女王の密戯
「あたしもご一緒していいんですよね?」

由依は漸く口から缶を外して言った。
駄目だ、と言ったところでついてくるのだろうし、何より物事は穏便に済ませたい。由依の父親は茶田とは立場の違う人間なのだから。

ここで駄目だと言ったところで由依が父親に告げ口をするわけではないが、もしそれが管理官などの耳に入ってしまえば確実に嫌味や小言を言われる。なので由依の言葉に頷くしかないのだ。
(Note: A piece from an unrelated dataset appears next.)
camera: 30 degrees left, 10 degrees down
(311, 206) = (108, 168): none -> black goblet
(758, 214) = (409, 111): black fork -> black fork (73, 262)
由依は別に狡猾な女性でこうなることを理解したうえで行動をしているわけではない。単に茶田の傍にいたいから、こうして行動しているだけなのだが、それは茶田から見れば厄介意外のなにものでもなかった。

「是非、一緒に」

由依の言葉に答えたの茶田ではなく三浦だ。三浦からしてみれば由依と一日中一緒にいられるなんて願ってもないことなのだろう。

「三浦さん、優しい」

由依はふふ、と笑いながら上目遣いに三浦を見るので三浦はそれにまた顔を染めた。このあともずっと、三浦は由依の言動にいちいち顔を赤らめるのだろうか。
そうなるともう、面白いどころではなく反対に気の毒にしか思えなかった。